I'd put a lot of the blame on the liberal US government. In the interests of "fairness" and political correctness, they encouraged lenders to make loans in bad neighborhoods, to unqualified buyers. When these loans naturally went bad, everyone blames the greed of the lenders, and once again, looks to Government to fix it, when they were the cause of this (and most) problems in the first place.

The lenders, on their behalf, are getting their appropriate reward now. The free market has a way of correcting things.
 
Julien, that Hedge Fund Manager interview is indeed fascinating.

As for the role of government, I've always found it funny how people such as the chairman of the U.S. Federal Reserve are considered (and style themselves as) free-market capitalists, when they're the world's biggest price fixers, because they set the price of money.
 
Good post, Derek.

Australian banks have been impacted by the US sub-prime fiasco also. All the big-4 banks here have increased lending interest rates independantly of the Reserve Bank of Australia official rate, effectively making current loan holders pay for someone else's lack of financial prudence. In my mind, the bank executive (via their exhorbitant salary packages) and the shareholders need to shoulder more of the burden, and not those who have followed proper prudential process.

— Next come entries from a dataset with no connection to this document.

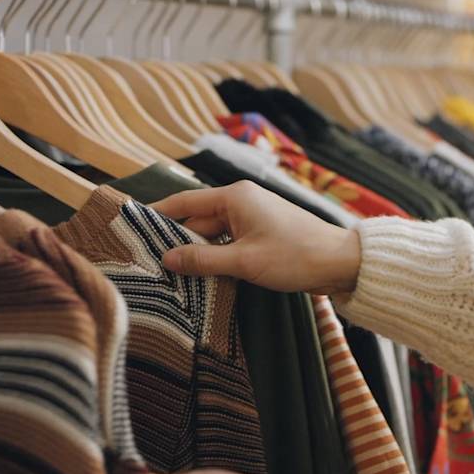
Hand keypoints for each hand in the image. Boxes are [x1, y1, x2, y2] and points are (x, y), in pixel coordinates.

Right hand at [153, 181, 360, 294]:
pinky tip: (202, 276)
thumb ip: (203, 260)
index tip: (132, 226)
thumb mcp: (244, 261)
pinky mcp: (262, 235)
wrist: (341, 263)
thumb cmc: (295, 256)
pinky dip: (216, 258)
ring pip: (213, 235)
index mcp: (234, 197)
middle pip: (196, 220)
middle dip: (176, 241)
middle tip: (148, 264)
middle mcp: (241, 202)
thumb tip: (167, 258)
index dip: (157, 215)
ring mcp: (252, 218)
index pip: (184, 202)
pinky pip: (229, 244)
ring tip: (170, 275)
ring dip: (197, 253)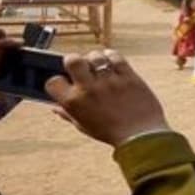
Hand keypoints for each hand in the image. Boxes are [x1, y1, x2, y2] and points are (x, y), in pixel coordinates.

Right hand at [45, 49, 170, 146]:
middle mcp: (89, 89)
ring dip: (95, 59)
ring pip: (95, 56)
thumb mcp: (84, 126)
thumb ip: (68, 114)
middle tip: (81, 68)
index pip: (53, 82)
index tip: (67, 83)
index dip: (58, 81)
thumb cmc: (111, 133)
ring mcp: (109, 81)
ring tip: (100, 67)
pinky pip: (115, 57)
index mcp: (74, 103)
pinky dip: (112, 57)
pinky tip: (112, 64)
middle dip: (74, 61)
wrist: (141, 138)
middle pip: (72, 60)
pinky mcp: (128, 76)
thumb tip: (54, 106)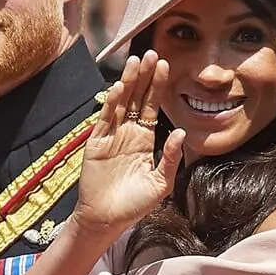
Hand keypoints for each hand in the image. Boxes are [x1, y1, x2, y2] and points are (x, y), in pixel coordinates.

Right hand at [73, 50, 185, 236]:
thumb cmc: (134, 205)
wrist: (107, 220)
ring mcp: (110, 137)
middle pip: (136, 99)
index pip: (151, 106)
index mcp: (143, 140)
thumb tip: (180, 131)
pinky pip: (104, 121)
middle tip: (152, 53)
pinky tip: (119, 89)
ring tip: (136, 62)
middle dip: (145, 77)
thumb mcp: (160, 182)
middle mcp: (127, 134)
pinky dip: (111, 105)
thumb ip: (171, 157)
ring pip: (120, 104)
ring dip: (128, 83)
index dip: (158, 86)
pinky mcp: (95, 145)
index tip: (166, 65)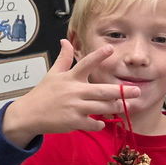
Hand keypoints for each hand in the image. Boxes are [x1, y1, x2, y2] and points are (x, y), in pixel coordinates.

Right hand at [1, 40, 139, 148]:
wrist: (28, 115)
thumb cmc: (43, 93)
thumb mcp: (53, 74)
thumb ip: (64, 59)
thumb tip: (65, 41)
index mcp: (70, 78)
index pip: (85, 64)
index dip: (98, 56)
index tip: (110, 48)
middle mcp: (74, 91)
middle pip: (102, 91)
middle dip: (121, 91)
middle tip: (137, 91)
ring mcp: (74, 107)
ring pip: (101, 108)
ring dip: (115, 107)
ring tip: (126, 106)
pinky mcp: (73, 122)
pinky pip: (92, 123)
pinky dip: (99, 124)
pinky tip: (102, 122)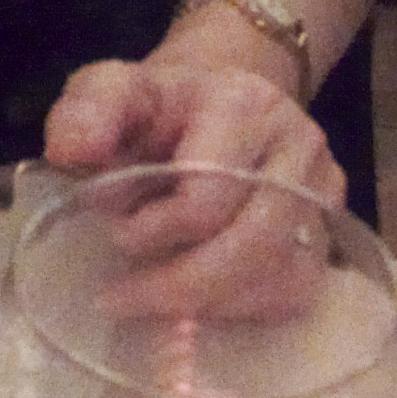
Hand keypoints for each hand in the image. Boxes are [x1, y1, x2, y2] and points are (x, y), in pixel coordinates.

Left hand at [42, 59, 341, 322]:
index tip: (112, 233)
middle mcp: (297, 143)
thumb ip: (87, 111)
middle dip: (179, 285)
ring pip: (279, 277)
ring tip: (157, 302)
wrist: (215, 98)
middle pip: (250, 245)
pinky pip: (295, 292)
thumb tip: (68, 150)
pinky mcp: (328, 229)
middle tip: (121, 298)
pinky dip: (244, 309)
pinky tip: (201, 302)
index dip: (152, 230)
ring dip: (210, 303)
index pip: (205, 197)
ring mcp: (323, 189)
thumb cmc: (157, 105)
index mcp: (242, 102)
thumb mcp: (111, 89)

It should be the Government's role to ensure that the right people are held accountable. The RBA is at least independant of Government, as is APRA (Australian Prudential Regulatory Authority), but I doubt they will do much about this, since there is no direct sub-prime exposure - all the exposure is in the local banks investments in US sub-prime lenders. Still, same logic should apply, and the shareholders need to carry the risk, not the customers.

Steve
Melbourne, Australia
 
I live in Colorado. Three years ago we got a regular mortgage. Nothing fancy. Nothing extreme. Not beyond our means. Now we want to be able to move due to job opportunities in another state but we are stuck because there are so many houses for sale in our area. We just saw an ad for a house just like ours a few blocks away, but with more square footage (finished basement) and a larger lot. The owners must be trying to dump it, because we know approximately what it cost them. Unfortunately, by giving their home a "clearance" price, they have screwed us. So to sell ours in this market, we'd have to take a loss, lose all the money we put down on it, and walk away with nothing to use to buy a future house. So, now we have to decide how badly we want to move, or if we can stand to stay put for maybe years--changing the plan of our lives, just to see if we can eventually break even.
(By the way, the reason US residents buy houses instead of renting is, not only that you aren't throwing rent money down the drain, but because you pay less income tax--you get to deduct your mortgage interest from your income on the Federal tax return.)